**Passage for review**
+++

Short answer: this is one of Korea's most quietly trusted daily sunscreens — a hybrid SPF50+ PA+++ that combines modern organic filters (Uvinul A Plus, Uvinul T 150) with titanium dioxide in a lightweight, no-white-cast cream, per the published ingredient list on INCIDecoder. Per SGC's formula check it scores a 4.3. The honest caveat: its PA+++ rating trails the PA++++ of newer Korean rivals.
Just want the price first? → Jump to Where to Buy
What It Is
Laser Sunscreen 100 is a hybrid-filter daily sunscreen — organic filters carry most of the UV load while titanium dioxide adds a mineral assist. The name comes from its positioning: Cell Fusion C is a derma-cosmetic brand sold through Korean dermatology clinics, and this formula is marketed as gentle enough for skin that's recently been through in-clinic treatments. That clinic-channel heritage is exactly why it's famous in Korea and invisible abroad.
The formula also folds in vitamin E (tocopheryl acetate) and Q10 (ubiquinone) as antioxidant support. Texture-wise it's a light, creamy lotion that absorbs fast and finishes clean — no chalky cast, no heavy film.

+++

**About this task**
Swap "dermatology" for "skin-care" in the stretch of the sunscreen review from "Just want the" through "and invisible abroad.", and write out that stretch again.

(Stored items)
+++

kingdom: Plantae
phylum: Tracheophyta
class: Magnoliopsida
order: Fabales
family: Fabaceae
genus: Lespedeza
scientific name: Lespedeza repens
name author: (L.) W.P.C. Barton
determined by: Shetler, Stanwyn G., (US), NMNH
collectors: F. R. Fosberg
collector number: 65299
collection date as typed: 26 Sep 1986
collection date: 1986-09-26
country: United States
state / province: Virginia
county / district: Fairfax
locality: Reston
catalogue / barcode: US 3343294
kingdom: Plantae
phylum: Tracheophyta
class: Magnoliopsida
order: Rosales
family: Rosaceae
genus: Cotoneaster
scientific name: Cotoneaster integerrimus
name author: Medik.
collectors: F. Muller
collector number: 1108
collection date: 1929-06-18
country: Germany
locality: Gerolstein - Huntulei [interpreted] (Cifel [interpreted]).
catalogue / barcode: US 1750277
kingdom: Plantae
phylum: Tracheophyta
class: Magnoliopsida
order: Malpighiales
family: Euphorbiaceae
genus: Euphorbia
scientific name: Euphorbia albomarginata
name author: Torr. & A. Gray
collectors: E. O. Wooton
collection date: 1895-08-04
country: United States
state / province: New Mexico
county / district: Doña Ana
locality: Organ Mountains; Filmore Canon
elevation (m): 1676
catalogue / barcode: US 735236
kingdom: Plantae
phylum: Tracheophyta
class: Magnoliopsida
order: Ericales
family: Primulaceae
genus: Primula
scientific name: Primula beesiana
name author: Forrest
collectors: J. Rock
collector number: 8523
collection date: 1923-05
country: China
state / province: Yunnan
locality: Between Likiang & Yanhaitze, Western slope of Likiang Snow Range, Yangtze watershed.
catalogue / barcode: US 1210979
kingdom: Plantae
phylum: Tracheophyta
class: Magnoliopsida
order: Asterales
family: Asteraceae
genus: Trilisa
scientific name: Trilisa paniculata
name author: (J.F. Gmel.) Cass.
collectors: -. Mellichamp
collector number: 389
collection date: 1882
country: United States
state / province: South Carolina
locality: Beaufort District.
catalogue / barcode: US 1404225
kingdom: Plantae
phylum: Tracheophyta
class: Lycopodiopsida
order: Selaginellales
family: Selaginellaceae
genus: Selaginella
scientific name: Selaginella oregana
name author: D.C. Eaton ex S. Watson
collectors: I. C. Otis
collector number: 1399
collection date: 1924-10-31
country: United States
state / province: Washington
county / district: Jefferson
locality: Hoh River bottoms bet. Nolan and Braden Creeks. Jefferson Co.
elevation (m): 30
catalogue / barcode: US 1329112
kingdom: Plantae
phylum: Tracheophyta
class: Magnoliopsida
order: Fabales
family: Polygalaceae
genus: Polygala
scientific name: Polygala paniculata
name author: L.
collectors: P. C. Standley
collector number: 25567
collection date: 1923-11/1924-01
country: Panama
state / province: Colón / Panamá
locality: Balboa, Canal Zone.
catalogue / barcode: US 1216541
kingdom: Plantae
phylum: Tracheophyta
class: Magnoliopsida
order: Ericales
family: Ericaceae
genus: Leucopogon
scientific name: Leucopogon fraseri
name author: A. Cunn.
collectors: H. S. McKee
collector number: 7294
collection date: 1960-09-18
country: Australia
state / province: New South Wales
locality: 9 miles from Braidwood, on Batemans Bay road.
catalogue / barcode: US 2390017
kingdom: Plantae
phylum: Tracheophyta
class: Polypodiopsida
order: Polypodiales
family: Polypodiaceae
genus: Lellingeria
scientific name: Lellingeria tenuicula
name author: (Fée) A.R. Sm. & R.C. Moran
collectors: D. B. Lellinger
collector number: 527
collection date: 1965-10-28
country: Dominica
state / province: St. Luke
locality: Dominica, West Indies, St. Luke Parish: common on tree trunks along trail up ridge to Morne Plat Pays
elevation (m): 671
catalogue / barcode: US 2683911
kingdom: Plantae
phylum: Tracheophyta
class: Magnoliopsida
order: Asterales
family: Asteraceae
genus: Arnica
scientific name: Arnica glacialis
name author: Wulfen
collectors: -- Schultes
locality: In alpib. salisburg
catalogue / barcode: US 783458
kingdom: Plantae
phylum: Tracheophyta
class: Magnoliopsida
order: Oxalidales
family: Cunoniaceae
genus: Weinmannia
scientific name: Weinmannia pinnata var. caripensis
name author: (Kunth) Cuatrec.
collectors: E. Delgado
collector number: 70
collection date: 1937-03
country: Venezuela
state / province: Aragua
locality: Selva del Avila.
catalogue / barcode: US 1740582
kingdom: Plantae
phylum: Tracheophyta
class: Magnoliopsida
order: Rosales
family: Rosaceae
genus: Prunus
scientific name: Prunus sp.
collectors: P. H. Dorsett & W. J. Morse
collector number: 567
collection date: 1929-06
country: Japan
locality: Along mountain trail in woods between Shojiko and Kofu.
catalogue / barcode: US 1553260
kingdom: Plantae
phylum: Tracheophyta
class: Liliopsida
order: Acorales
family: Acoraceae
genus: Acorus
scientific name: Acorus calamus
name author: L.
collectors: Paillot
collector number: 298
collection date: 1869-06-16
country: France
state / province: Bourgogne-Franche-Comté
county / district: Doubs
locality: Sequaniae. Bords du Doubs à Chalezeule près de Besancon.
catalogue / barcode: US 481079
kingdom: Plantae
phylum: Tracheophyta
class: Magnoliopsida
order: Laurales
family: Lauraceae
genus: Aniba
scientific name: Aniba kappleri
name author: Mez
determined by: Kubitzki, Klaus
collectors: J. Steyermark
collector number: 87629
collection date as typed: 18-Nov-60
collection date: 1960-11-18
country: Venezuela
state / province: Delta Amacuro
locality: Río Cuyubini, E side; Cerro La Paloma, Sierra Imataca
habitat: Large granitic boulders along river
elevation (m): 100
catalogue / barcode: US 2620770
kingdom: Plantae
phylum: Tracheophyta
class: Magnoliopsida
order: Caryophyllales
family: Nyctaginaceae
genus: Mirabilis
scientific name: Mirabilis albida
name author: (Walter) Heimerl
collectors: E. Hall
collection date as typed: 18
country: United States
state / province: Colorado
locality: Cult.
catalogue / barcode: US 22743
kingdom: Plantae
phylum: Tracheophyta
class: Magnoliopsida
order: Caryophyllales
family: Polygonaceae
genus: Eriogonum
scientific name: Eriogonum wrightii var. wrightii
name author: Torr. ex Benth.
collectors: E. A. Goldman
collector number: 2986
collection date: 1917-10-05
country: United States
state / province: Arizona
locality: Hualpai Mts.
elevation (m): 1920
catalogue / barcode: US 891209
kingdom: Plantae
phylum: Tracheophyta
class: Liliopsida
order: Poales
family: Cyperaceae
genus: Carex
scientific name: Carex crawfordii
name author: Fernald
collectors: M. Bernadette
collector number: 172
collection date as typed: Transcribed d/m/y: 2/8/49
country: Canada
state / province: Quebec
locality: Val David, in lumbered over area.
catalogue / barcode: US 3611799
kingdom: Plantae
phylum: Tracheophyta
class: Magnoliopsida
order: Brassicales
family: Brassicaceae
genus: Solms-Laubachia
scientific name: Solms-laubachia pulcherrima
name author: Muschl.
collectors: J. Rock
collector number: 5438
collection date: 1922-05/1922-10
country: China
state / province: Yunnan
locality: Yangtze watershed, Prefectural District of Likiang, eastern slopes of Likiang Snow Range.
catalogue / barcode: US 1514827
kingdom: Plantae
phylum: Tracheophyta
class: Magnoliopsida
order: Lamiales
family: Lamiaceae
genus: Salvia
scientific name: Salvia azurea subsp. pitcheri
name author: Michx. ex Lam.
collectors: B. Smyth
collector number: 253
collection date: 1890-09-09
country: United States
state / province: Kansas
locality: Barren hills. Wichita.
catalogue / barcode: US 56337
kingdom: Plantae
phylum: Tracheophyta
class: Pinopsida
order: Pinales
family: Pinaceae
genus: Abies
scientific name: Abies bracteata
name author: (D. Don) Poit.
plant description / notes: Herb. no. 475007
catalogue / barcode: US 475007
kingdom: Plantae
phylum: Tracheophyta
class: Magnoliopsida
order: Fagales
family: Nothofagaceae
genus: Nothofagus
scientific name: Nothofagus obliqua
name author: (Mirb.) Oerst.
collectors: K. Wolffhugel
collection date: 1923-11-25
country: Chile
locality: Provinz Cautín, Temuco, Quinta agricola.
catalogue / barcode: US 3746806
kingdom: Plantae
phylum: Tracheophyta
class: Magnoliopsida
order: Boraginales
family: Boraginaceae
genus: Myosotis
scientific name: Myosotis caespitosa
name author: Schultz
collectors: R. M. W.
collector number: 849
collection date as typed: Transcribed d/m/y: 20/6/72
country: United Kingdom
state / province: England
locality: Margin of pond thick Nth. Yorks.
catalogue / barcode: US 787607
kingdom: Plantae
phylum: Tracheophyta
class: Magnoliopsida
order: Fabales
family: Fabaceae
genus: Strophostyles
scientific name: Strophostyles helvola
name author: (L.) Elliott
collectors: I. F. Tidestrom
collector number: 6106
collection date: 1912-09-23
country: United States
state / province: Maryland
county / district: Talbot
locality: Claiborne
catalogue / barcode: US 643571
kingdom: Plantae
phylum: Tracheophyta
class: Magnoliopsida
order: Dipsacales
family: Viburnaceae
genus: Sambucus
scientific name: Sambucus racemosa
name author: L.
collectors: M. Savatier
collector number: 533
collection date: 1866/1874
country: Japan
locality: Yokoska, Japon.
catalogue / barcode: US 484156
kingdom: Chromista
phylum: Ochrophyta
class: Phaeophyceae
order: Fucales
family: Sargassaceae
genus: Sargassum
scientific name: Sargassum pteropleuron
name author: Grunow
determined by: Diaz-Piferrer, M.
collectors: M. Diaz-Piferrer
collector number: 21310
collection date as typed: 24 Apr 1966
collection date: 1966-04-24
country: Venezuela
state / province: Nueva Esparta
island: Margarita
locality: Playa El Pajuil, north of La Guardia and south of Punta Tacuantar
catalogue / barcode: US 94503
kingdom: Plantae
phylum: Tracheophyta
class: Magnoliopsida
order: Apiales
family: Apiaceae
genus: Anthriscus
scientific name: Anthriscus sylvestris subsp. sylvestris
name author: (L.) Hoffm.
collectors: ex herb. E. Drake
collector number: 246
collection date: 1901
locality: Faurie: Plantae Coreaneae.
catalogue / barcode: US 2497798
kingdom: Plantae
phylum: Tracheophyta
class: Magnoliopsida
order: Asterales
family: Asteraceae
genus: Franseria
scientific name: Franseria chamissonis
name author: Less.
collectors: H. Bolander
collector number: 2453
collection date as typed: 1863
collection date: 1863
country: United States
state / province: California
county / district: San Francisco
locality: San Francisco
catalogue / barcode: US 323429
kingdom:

+++

**Worked solution**
Just want the price first? → Jump to Where to Buy
What It Is
Laser Sunscreen 100 is a hybrid-filter daily sunscreen — organic filters carry most of the UV load while titanium dioxide adds a mineral assist. The name comes from its positioning: Cell Fusion C is a derma-cosmetic brand sold through Korean skin-care clinics, and this formula is marketed as gentle enough for skin that's recently been through in-clinic treatments. That clinic-channel heritage is exactly why it's famous in Korea and invisible abroad.